### [SOURCE MATERIAL]
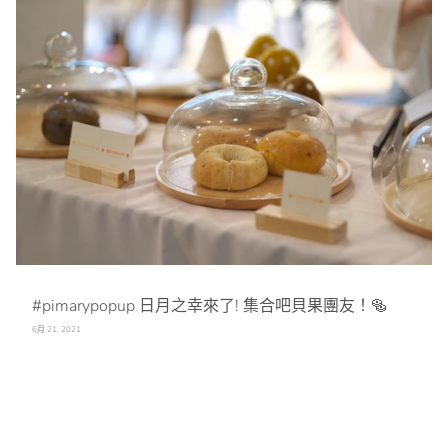
#pimarypopup 日月之幸來了! 集合吧貝果團友！🥯
6月 21, 2021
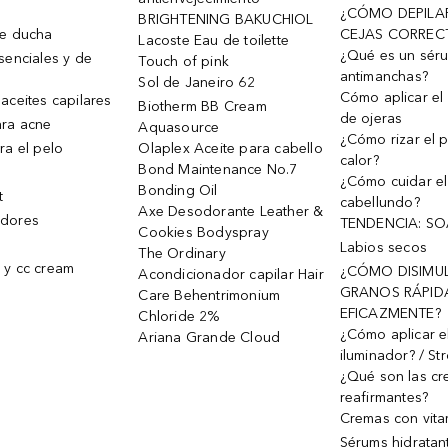
¿CÓMO DEPILA
BRIGHTENING BAKUCHIOL
de ducha
CEJAS CORREC
Lacoste Eau de toilette
¿Qué es un sér
senciales y de
Touch of pink
antimanchas?
Sol de Janeiro 62
Cómo aplicar el 
aceites capilares
Biotherm BB Cream
de ojeras
ra acne
Aquasource
¿Cómo rizar el p
ra el pelo
Olaplex Aceite para cabello
calor?
Bond Maintenance No.7
¿Cómo cuidar el
Bonding Oil
t
cabellundo?
Axe Desodorante Leather &
dores
TENDENCIA: S
Cookies Bodyspray
Labios secos
The Ordinary
 y cc cream
¿CÓMO DISIMU
Acondicionador capilar Hair
GRANOS RÁPID
Care Behentrimonium
EFICAZMENTE?
Chloride 2%
¿Cómo aplicar e
Ariana Grande Cloud
iluminador? / St
¿Qué son las c
reafirmantes?
Cremas con vita
Sérums hidratan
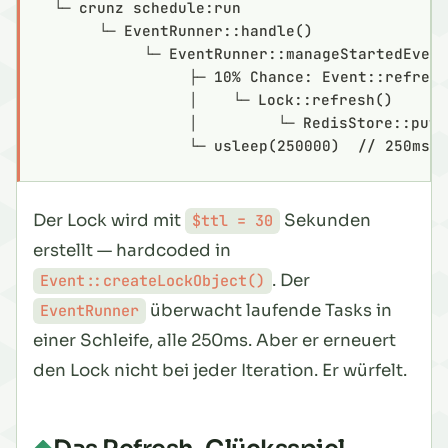
  └─ crunz schedule:run
       └─ EventRunner::handle()
            └─ EventRunner::manageStartedEven
                 ├─ 10% Chance: Event::refres
                 │    └─ Lock::refresh()
                 │         └─ RedisStore::putO
                 └─ usleep(250000)  // 250ms 
Der Lock wird mit
Sekunden
$ttl = 30
erstellt — hardcoded in
. Der
Event::createLockObject()
überwacht laufende Tasks in
EventRunner
einer Schleife, alle 250ms. Aber er erneuert
den Lock nicht bei jeder Iteration. Er würfelt.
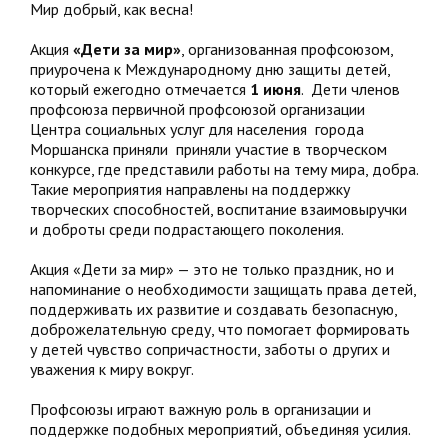
Мир добрый, как весна!
Акция
«Дети за мир»
, организованная профсоюзом,
приурочена к Международному дню защиты детей,
который ежегодно отмечается
1 июня
. Дети членов
профсоюза первичной профсоюзой организации
Центра социальных услуг для населения города
Моршанска приняли приняли участие в творческом
конкурсе, где представили работы на тему мира, добра.
Такие мероприятия направлены на поддержку
творческих способностей, воспитание взаимовыручки
и доброты среди подрастающего поколения.
Акция «Дети за мир» — это не только праздник, но и
напоминание о необходимости защищать права детей,
поддерживать их развитие и создавать безопасную,
доброжелательную среду, что помогает формировать
у детей чувство сопричастности, заботы о других и
уважения к миру вокруг.
Профсоюзы играют важную роль в организации и
поддержке подобных мероприятий, объединяя усилия.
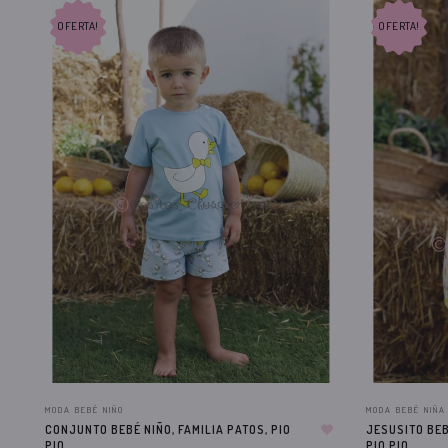
OFERTA!
OFERTA!
MODA BEBÉ NIÑO
MODA BEBÉ NIÑA
CONJUNTO BEBÉ NIÑO, FAMILIA PATOS, PIO
JESUSITO BEB
PIO
PIO PIO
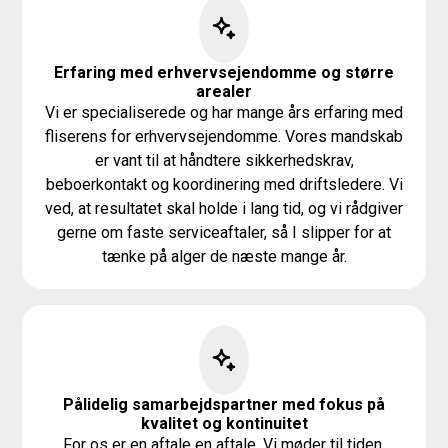
Erfaring med erhvervsejendomme og større
arealer
Vi er specialiserede og har mange års erfaring med
fliserens for erhvervsejendomme. Vores mandskab
er vant til at håndtere sikkerhedskrav,
beboerkontakt og koordinering med driftsledere. Vi
ved, at resultatet skal holde i lang tid, og vi rådgiver
gerne om faste serviceaftaler, så I slipper for at
tænke på alger de næste mange år.
Pålidelig samarbejdspartner med fokus på
kvalitet og kontinuitet
For os er en aftale en aftale. Vi møder til tiden,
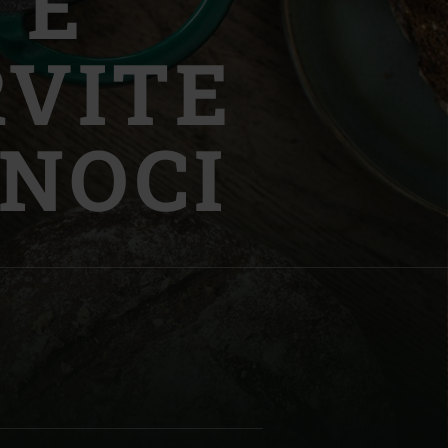
 E
RVITE
 NOCI
| Schweiz (Français)
z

### [EXERCISE INSTRUCTIONS]
Starting with the line that contains "Pålidelig samarbejdspartner med fokus på", reproduce every line down to the end of the listing above, both endpoints included. Pictures stay out.

### [REPLY TO THE EXERCISE]
Pålidelig samarbejdspartner med fokus på
kvalitet og kontinuitet
For os er en aftale en aftale. Vi møder til tiden,
 E
RVITE
 NOCI
| Schweiz (Français)
z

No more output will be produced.